[[ Exercise materials, beginning ]]

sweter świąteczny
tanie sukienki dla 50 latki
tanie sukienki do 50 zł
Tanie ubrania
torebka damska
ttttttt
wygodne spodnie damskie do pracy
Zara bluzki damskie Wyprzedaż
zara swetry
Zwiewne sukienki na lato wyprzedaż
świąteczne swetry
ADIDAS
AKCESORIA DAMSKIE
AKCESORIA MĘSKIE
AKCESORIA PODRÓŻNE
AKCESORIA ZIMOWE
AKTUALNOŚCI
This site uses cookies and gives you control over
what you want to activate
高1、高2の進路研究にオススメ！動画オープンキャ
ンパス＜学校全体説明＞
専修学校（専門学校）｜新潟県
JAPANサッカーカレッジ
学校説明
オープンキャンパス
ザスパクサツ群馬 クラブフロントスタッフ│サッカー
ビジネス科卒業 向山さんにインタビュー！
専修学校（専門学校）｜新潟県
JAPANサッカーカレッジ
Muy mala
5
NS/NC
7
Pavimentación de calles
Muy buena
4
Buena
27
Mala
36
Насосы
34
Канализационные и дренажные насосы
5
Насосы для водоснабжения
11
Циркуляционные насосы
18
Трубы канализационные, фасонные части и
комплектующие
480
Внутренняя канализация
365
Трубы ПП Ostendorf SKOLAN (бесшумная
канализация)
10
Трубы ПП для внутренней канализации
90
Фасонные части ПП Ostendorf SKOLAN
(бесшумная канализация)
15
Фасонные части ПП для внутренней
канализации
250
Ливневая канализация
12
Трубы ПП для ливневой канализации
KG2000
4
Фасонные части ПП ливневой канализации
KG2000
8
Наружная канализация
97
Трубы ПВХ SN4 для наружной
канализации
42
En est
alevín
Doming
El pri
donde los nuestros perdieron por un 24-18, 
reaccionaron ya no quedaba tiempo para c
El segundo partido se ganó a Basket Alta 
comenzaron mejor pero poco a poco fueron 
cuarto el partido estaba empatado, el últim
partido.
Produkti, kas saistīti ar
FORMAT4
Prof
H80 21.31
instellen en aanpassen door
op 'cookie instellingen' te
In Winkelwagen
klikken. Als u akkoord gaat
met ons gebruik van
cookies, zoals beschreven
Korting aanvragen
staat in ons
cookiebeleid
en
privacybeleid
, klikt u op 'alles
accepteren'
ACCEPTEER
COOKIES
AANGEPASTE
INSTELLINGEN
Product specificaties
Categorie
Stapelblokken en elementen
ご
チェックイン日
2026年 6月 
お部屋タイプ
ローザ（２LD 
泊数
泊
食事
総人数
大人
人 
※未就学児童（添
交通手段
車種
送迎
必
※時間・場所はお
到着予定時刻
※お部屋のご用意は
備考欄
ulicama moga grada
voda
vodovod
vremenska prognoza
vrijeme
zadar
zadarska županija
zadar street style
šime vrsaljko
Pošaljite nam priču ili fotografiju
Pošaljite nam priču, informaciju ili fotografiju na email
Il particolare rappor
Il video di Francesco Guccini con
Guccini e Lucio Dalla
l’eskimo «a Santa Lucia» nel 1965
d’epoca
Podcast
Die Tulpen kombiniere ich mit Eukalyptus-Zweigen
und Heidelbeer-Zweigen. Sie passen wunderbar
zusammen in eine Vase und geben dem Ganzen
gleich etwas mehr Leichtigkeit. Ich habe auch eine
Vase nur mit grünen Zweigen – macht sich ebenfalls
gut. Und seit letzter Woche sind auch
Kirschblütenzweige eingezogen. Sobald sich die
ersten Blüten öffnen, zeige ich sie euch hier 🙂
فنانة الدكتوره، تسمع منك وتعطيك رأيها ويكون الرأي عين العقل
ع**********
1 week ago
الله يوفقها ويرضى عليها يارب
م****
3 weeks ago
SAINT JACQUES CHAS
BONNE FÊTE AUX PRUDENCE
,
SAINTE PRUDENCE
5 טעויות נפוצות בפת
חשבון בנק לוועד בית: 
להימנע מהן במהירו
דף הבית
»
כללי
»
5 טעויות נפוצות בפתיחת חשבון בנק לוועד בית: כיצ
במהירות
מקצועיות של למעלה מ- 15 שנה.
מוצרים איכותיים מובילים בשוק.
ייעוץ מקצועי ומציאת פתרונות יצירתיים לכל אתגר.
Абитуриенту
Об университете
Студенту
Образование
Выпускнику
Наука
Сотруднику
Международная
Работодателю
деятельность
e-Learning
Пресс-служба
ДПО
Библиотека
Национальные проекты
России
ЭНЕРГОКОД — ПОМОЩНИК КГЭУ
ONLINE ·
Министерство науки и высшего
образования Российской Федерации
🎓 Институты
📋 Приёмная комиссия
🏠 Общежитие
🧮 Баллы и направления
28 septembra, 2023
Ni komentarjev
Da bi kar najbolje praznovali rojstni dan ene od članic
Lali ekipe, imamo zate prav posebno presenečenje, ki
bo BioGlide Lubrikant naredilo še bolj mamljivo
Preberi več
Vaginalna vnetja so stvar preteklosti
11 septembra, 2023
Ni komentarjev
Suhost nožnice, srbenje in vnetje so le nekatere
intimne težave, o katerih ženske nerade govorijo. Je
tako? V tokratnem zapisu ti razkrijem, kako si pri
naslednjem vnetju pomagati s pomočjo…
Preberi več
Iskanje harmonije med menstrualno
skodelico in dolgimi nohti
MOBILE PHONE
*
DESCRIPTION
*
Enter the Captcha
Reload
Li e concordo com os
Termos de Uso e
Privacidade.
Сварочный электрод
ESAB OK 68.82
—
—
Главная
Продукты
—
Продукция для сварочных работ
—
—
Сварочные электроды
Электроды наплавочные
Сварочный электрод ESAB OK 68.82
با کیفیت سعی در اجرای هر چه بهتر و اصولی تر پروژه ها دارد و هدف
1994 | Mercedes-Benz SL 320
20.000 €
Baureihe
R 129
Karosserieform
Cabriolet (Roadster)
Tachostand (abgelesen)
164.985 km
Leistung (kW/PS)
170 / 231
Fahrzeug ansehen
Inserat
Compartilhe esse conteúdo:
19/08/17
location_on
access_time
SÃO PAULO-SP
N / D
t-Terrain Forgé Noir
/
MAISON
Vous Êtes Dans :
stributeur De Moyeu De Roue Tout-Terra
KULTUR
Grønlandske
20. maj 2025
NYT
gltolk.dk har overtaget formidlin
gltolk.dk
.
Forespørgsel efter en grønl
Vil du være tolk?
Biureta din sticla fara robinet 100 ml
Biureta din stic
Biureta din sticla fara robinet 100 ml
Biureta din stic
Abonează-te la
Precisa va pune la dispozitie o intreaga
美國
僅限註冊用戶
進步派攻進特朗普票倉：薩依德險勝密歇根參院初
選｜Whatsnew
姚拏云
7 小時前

[[ Exercise materials, end ]]

§ Work request
From the start of the listing through the line containing "AKTUALNOŚCI", output the lines as a numbered list, leaving out any blank lines.

§ Task answer
1. sweter świąteczny
2. tanie sukienki dla 50 latki
3. tanie sukienki do 50 zł
4. Tanie ubrania
5. torebka damska
6. ttttttt
7. wygodne spodnie damskie do pracy
8. Zara bluzki damskie Wyprzedaż
9. zara swetry
10. Zwiewne sukienki na lato wyprzedaż
11. świąteczne swetry
12. ADIDAS
13. AKCESORIA DAMSKIE
14. AKCESORIA MĘSKIE
15. AKCESORIA PODRÓŻNE
16. AKCESORIA ZIMOWE
17. AKTUALNOŚCI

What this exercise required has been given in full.